To get the thread to run out at the end, I set a feeler gage on the bed. When the carriage hits the feeler gage it begins to bow. (Photo 3) At this point I simultaneously 

disengage the half nuts and back the cross slide out. (YouTube video) The trick to making this method work is to set some type of reference pointer to cross slide. Photo 4 

shows a piece of wire pointing to 0 on the protractor scale of the compound. This is safety measure to insure that the cross slide is set to the original zero and not a 

revolution off. To get the length right, I used an indicator and ran the carriage the required length. At that point I set the feeler gage. Then I did a couple of dry runs 

and made adjustments until I disengaged at the required length. This has proved to work remarkably well. The required length for this part was 1/8 on one end and 5/16 on the 

other. I came in at .124 and .310 respectively.

After that I just cut it like any other thread except for added spring cuts.  The spring cuts- after a few thousandths of feeding on the compound I would keeping making passes 

at that setting until the tool didn't cut anymore.  

I hope this makes sense. 

[ame]http://www.youtube.com/watch?v=m64EPNxTQkw[/ame]


----------



## 90LX_Notch (Jun 3, 2011)

I goofed with the pics here they are.


----------



## 90LX_Notch (Jun 3, 2011)

Here's a video of it being cut.

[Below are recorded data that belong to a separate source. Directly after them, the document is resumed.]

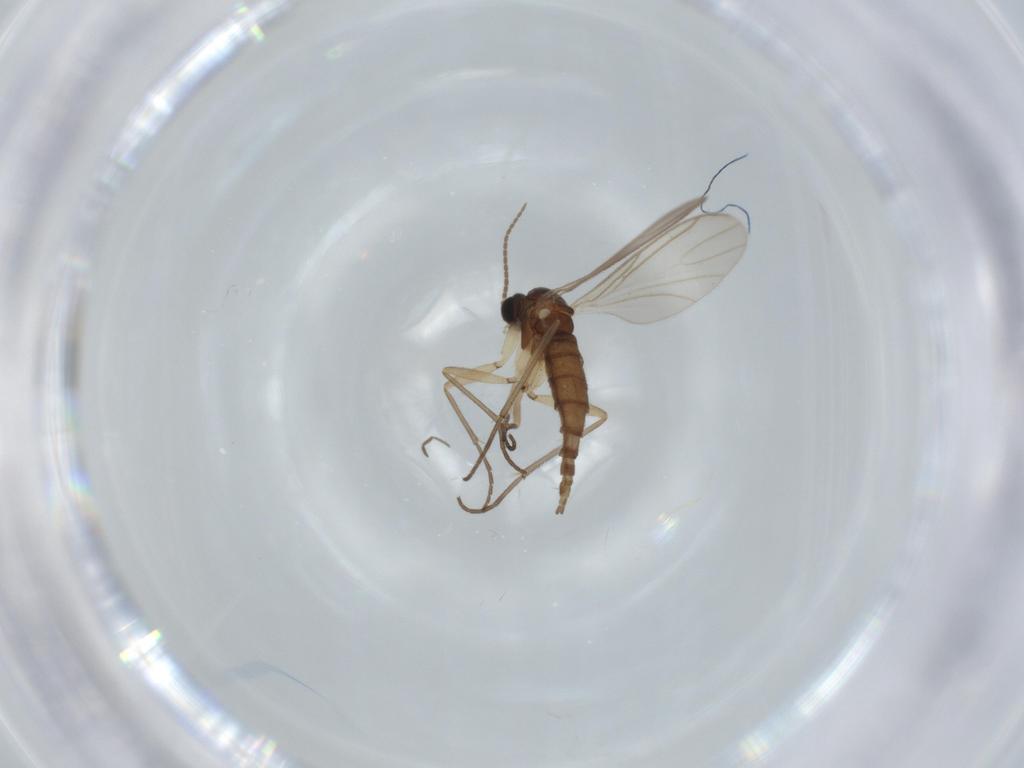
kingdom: Animalia
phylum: Arthropoda
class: Insecta
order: Diptera
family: Sciaridae
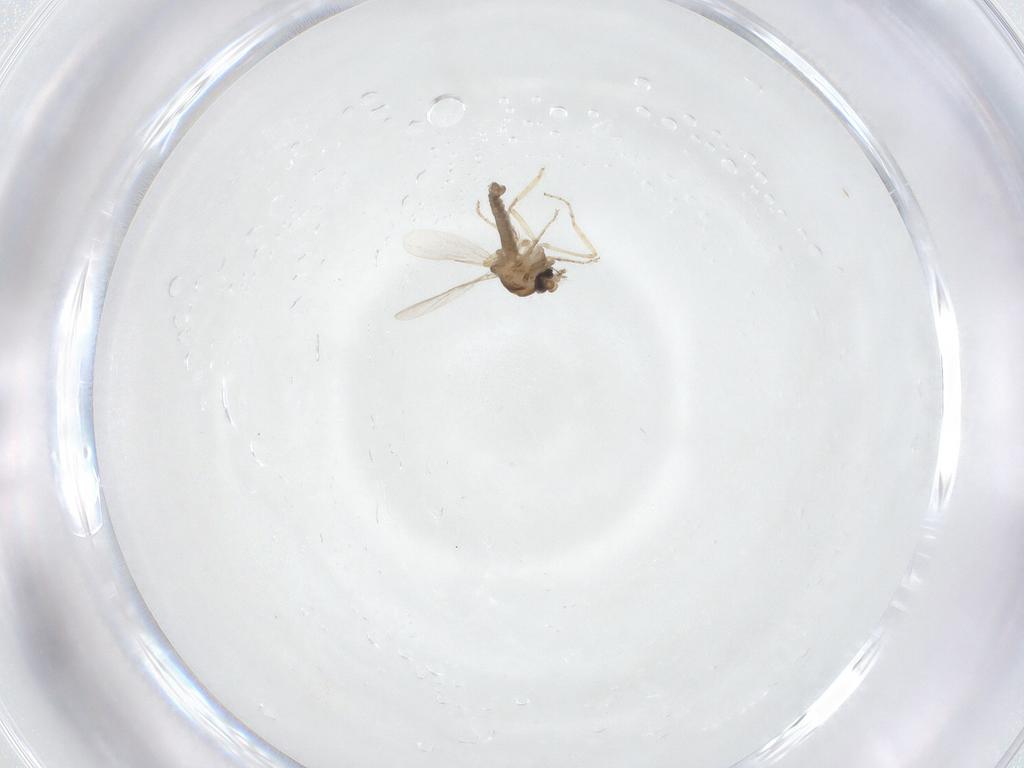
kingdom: Animalia
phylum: Arthropoda
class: Insecta
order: Diptera
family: Ceratopogonidae
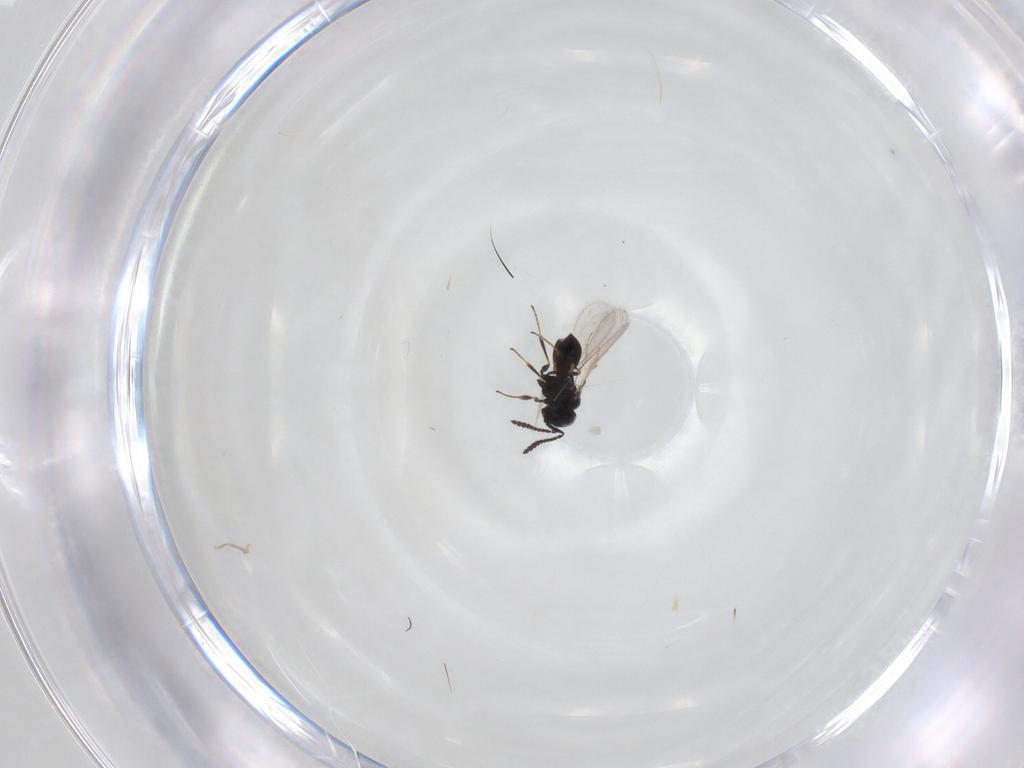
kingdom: Animalia
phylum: Arthropoda
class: Insecta
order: Hymenoptera
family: Scelionidae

Notice the rod deflect when the tool starts.

[ame]http://www.youtube.com/watch?v=QwHSZBZnt3s[/ame]

Some pictures of the finished thread. I just can't get a clear picture of it.


----------



## Herbiev (Jun 3, 2011)

Great thread. Definately deserves a karma point :bow:


----------



## Ned Ludd (Jun 3, 2011)

The use of a feeler gauge is inspired, well done that man. :bow:
Now, when do we see you single point the nuts? :big:
Ned


----------



## 90LX_Notch (Jun 3, 2011)

Thank you Herbie.

Ned, you're too funny!


----------



## steamer (Jun 3, 2011)

Ah yes very clear!  I can commend you on your job well done!


With my lathe ( a 12" logan) for real fine pitches, I dispense with the compound feed all together, and I especially do NOT disengage the half nut.  I can cut to a shoulder because I thread in back gear, and I run three phase, so instant reversal is pretty easy..

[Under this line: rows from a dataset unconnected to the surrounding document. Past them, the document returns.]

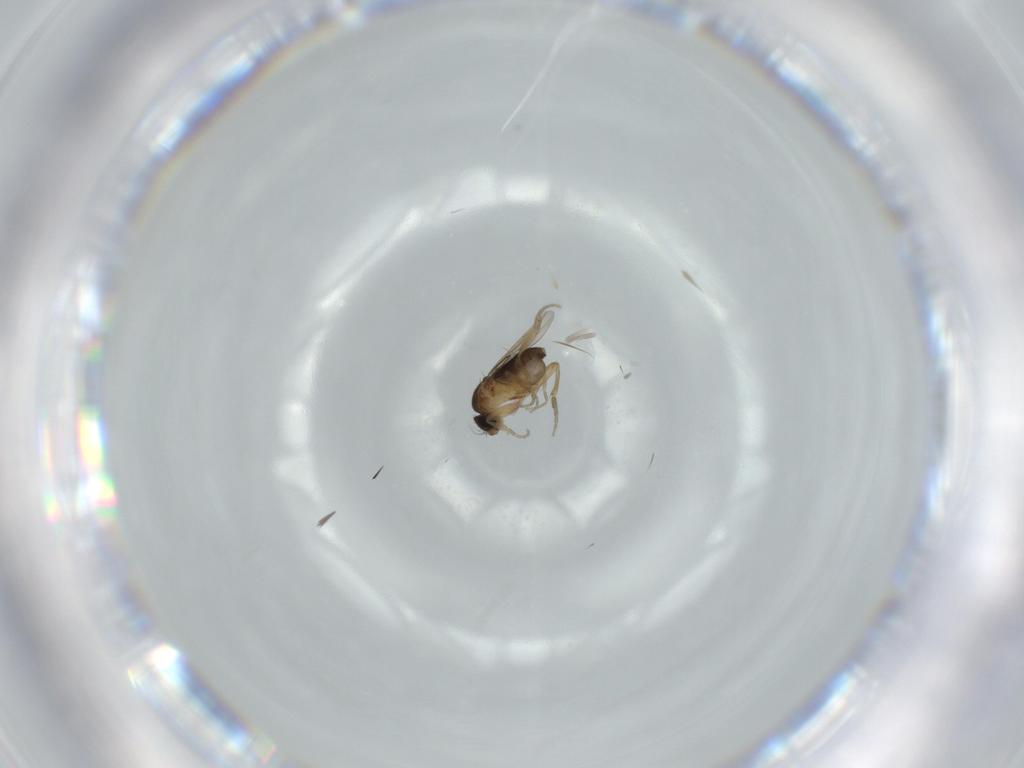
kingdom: Animalia
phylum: Arthropoda
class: Insecta
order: Diptera
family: Phoridae
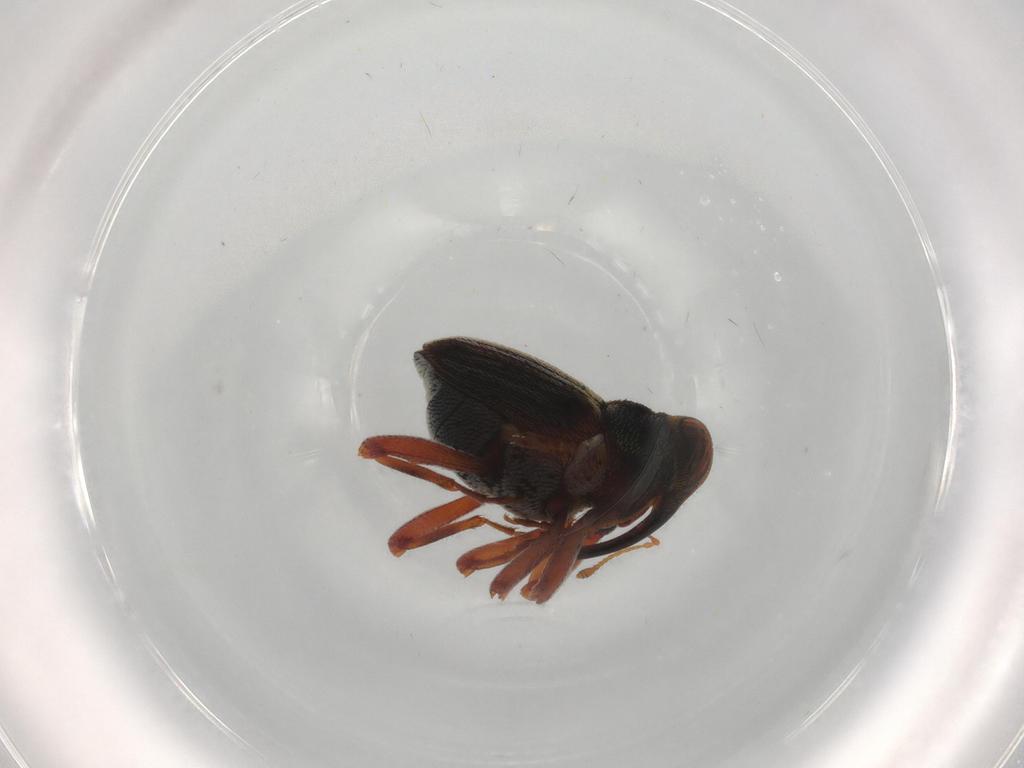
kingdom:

I don't disengage the half nuts as I have found that they may not repeat with these real fine threads...when the pitch is .008 or so...a .001 is a lot!

Of course...its a big lathe to do this with....

Well Done!

Dave


----------



## 90LX_Notch (Jun 3, 2011)

Dave,

Good point about the inaccuracy of the half nuts. At this point, I can't tell how accurate the thread really is. To the naked eye it looks very good. Hopefully, in another month I'll be working again for the summer and for shi*s and giggles I want to throw it up on the comparator.

-Bob


----------



## GRAYHIL (Jun 4, 2011)

Why not support the thread with a centre? as per rough drawing.

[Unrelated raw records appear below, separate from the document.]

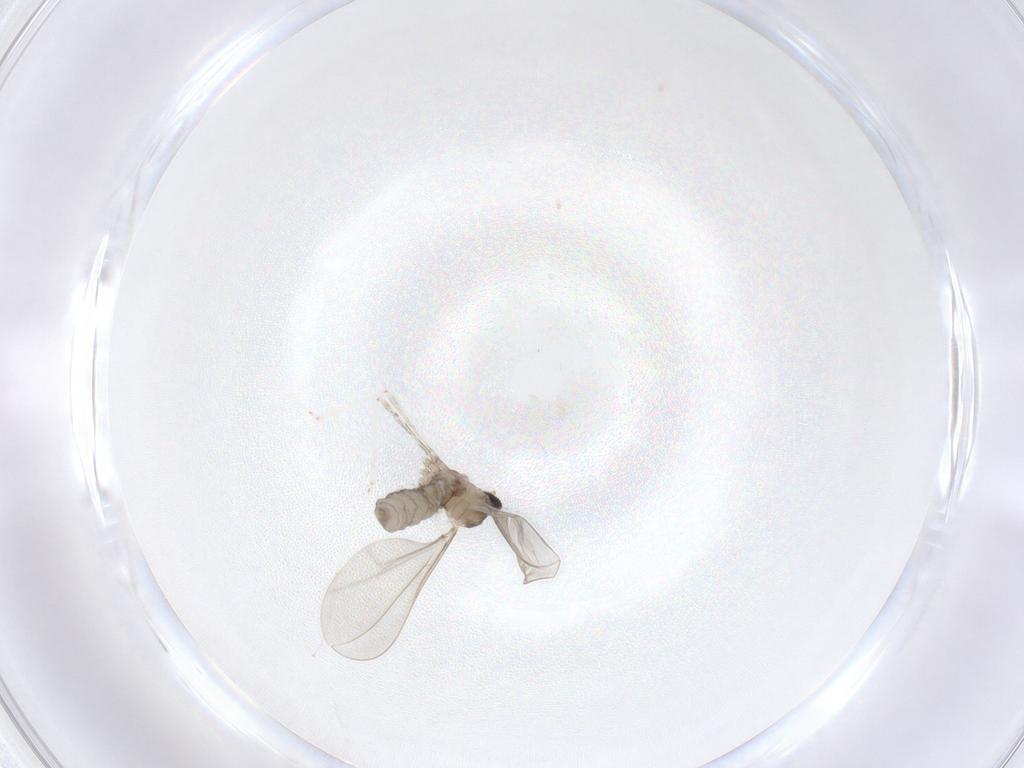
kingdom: Animalia
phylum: Arthropoda
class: Insecta
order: Diptera
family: Cecidomyiidae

The r/h diam can be left any size to accept the centre for both turning the profile and thread cutting.
Graham


----------



## 90LX_Notch (Jun 4, 2011)

Graham,

I had considered that. The problem is the size of the thread. The rod is prone to flexing.  The rod is .062 dia. bar stock; the minor dia. for 0-80 is .0447. I don't have a center drill that would have been able to make an accurate center on the end of the bar. I think what is really needed is a follow rest which is on my "to do list". But, that might have rolled the crown of the thread as it was being cut.

Bob


----------



## steamer (Jun 4, 2011)

Well, to Graham's point , you could use a FEMALE support with a straight bore that just clears the OD of the thread diameter. That could be a small round piece of steel with a nice, well centered clean hole in it.

It would fit over the thread blank during turning, and could be moved out of the way by retracting the tailstock quil.....just a thought

Isn't a lathe a wonderful device!?

Dave


----------



## 90LX_Notch (Jun 4, 2011)

Dave, 

Now that's a good idea. If I ever have to cut a small thread again I will try that. 

-Bob


This was one of those things where I didn't have a die and just decided to give it a shot fully expecting failure. My lathe is a 200.00 clapped out Atlas/Craftsman 618. I was shocked when it worked and the thread form looked good. The pictures don't do it justice. So at that point I just decided to go with it and make the valve rod for Poppin. I would love to hear what George's approach would be.


----------



## GRAYHIL (Jun 4, 2011)

Steamer
Yes an internal centre and u/cut to inside dia of nut is a much better idea.
Graham


----------